A recent network meta-analysis evaluated regorafenib and trifluridine/tipiracil in the treatment of metastatic colorectal cancer.30 Both of these therapies were superior to best supportive care in this setting. With regard to progression-free survival, both standard-dose regorafenib (HR, 0.40; 95% CI, 0.26-0.63) and trifluridine/tipiracil (HR, 0.46; 95% CI, 0.40-0.52) were superior to best supportive care. Similar results were also reported for overall survival with both standard-dose regorafenib (HR, 0.67; 95% CI, 0.48-0.93) and trifluridine/tipiracil (HR, 0.67; 95% CI, 0.57-0.80). This analysis found no statistically significant difference between standard-dose regorafenib and trifluridine/tipiracil for either endpoint. The dose-escalated regorafenib strategy was also evaluated, and found to be superior to best supportive care for both overall survival (HR, 0.44; 95% CI, 0.23-0.84) and progression-free survival (HR, 0.37; 95% CI, 0.21-0.66). Additionally, dose-escalated regorafenib was associated with a statistically nonsignificant improvement in both overall survival and progression-free survival compared with both trifluridine/tipiracil and standard-dose regorafenib.


Dr Bekaii-Saab has received research funding (directed to his institution) from Agios, Arys, Boston Biomedical, Bayer, Amgen, Merck, Celgene, Lilly, Ipsen, Clovis, Seattle Genetics, Array BioPharma, Genentech, Novartis, Mirati, Merus, AbGenomics, Incyte, Pfizer, and BMS. He has received consulting fees (directed to his institution) from Ipsen, Array BioPharma, Pfizer, Seattle Genetics, Bayer, Genentech, Incyte and Merck. He has received consulting fees (directed to himself) from Boehringer Ingelheim, Janssen, Eisai, Daiichi Sankyo, Natera, Treos Bio, Celularity, Exact Science, and Sobi.

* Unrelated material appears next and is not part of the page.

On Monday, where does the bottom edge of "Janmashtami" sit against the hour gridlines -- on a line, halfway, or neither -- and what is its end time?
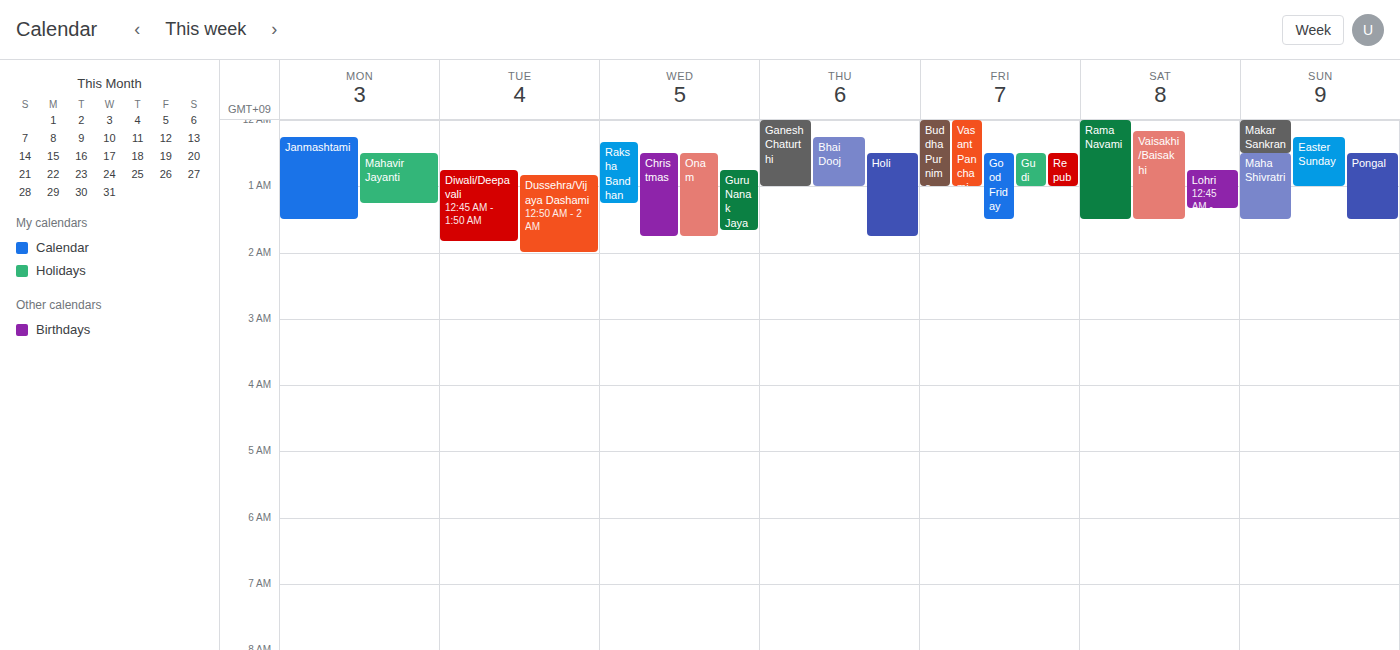
1:30 AM -- halfway between the 1 AM and 2 AM lines.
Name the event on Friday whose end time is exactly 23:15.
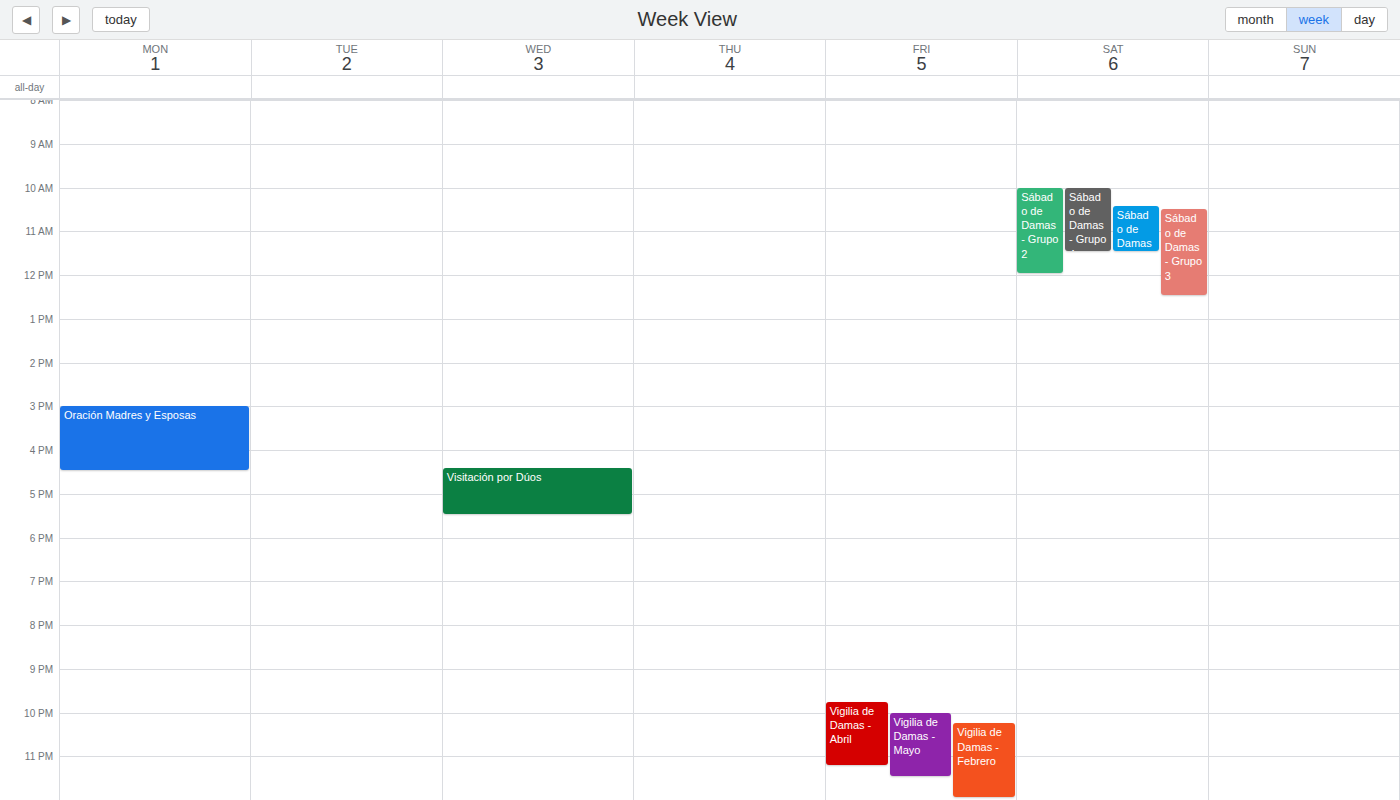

He is a member of independent data monitoring committees/data and safety monitoring boards (with fees directed to himself) for AstraZeneca, Exelixis, Lilly, PanCan, and 1Globe. He is a member of the Scientific Advisory Boards of Imugene, Immuneering, and Sun BioPharma. He reports the following inventions/patents: WO/2018/183488 and WO/2019/055687.